There are still very few women- let alone Asian women- in Machine Learning, but Vidhi Lalchand is breaking the mould by pursuing a PhD at Cambridge University in the Department of Physics, Laboratory for Scientific Computing. What is Machine Learning? And why did Vidhi switch from a promising career with Credit Suisse to do this?
Vidhi Lalchand describes an interdisciplinary field that combines aspects of computer science and statistics .
“It is popularly called Machine Learning. The word is a bit of a misnomer as it is not as plain as about machines that can learn. It is about using mathematical algorithms to capture hidden relationships between variables (the variables are expressed in the form of data).”
She is also passionate about “the potential of existing machine learning methodologies to data driven problems in particle physics, astronomy, quantitative finance and medicine.”
Vidhi has also already completed an MPhil in Scientific Computing from Cambridge.
Before joining Cambridge in 2015 she worked as a quantitative analyst at Credit Suisse and as a high frequency trader at the Chicago based hedge fund, Citadel Securities (Europe).
Born in Chennai, Vidhi is not Tamil but feels South Indian. “My ancestors moved to Madras from Sindh in current day Pakistan just after Partition. I could be biased but Chennai serves as a microcosm of the Indian science effort,” she notes.
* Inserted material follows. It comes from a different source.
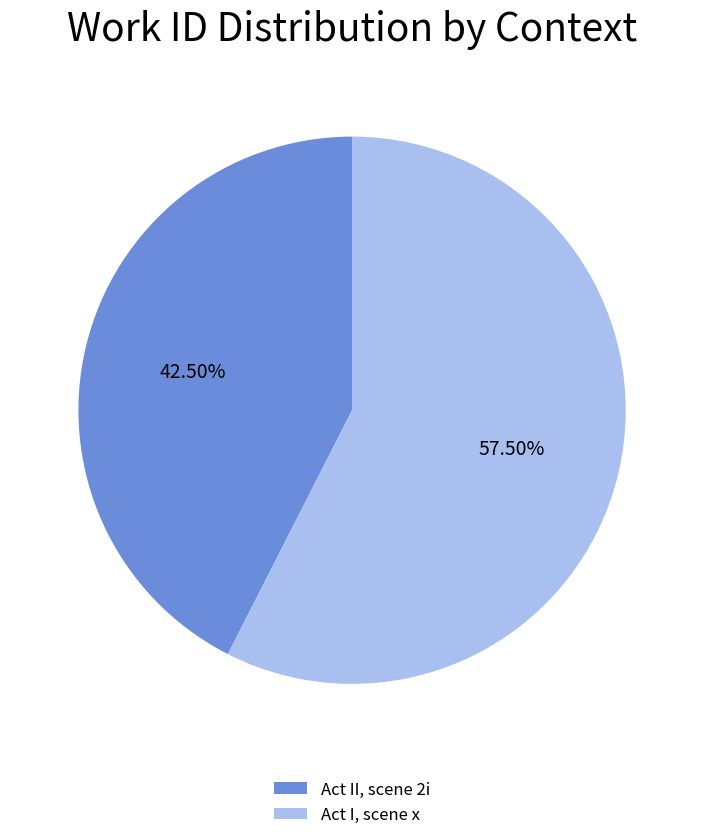

Approximately how many times larger is the value at Act II, scene 2i compared to Act I, scene x?

0.7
Early Learning and Influences
Vidhi Lalchand remembers doing “fairly well at school, this can be partly attributed to my mother. Academic achievement was important to her and as a result I developed a certain comfort level with long periods of concentrated study. When I look back from where I am now I can connect the dots. I spent hours reading up stuff, meandering, led by curiosity. I had a great academic record, with high grades from a private school.
I was accepted for a Masters at the LSE where I was supervised by Prof. Norman Biggs, a leading British mathematician, and there has been no looking back. At Cambridge, I have benefitted from the tenor of life here.”
Switching from the City
Why did Vidhi choose to change career paths? “While I was working with high calibre individuals and doing very interesting work (not always, but most of the time) I switched for two reasons - first, I had both the inclination and appetite for academia, and second, I missed the undercurrents of academic life and the freedom of living on my own terms.
In the current era where everything is connected and fast, the possibility that you can create something on a computer or a lab that can take the world by storm is a tantalising one.
But for that you need ultimate freedom, which is not afforded in a day job which doesn’t leave you with the energy for unrelated side pursuits.”
What is the reason comparatively few Indians, Indian women in particular, focus on scientific research?
Vidhi has a theory for this. “India doesn’t invest in building great science institutions, it is just not a priority at this time of its evolution. Furthermore there is the undeniable universal male bias in science subjects, and in particular physics and computer science. I think firstly the emphasis on the advantages (or joys) of a science education are weak especially for girls. There is an urgent need to widen people’s perception about who scientists can be. Further, excellence in research and the ability for abstract thought are a function of sustained effort and focus. Maybe this is something which is compromised by the ‘choice’ to have a family, and this choice does not affect men and women equally.”
Vidhi has plenty of expectations for herself. “I would define a successful Ph.D as one which is an assimilation of publishable results. I want to oscillate between working on interesting projects in industry and quiet periods of academic retreat.
The broadness of the research field allows me to work on problems in very distinct worlds. I would like to test machine learning to data from football games to detect predominant movement patterns in players which lead to goals. At the lab, I am focussing on applying learning algorithms to data from the high energy physics world.”
Vidhi wants to produce research that has a wide impact. “Something that influences the discourse after I am gone. The scale is unimportant, it can be something that is understood and used by a very small group of people. It must be effective and stand the test of time. Much of what G.H Hardy writes in the book ‘A Mathematician’s Apology’, about his expectations for his legacy, resonates with me.”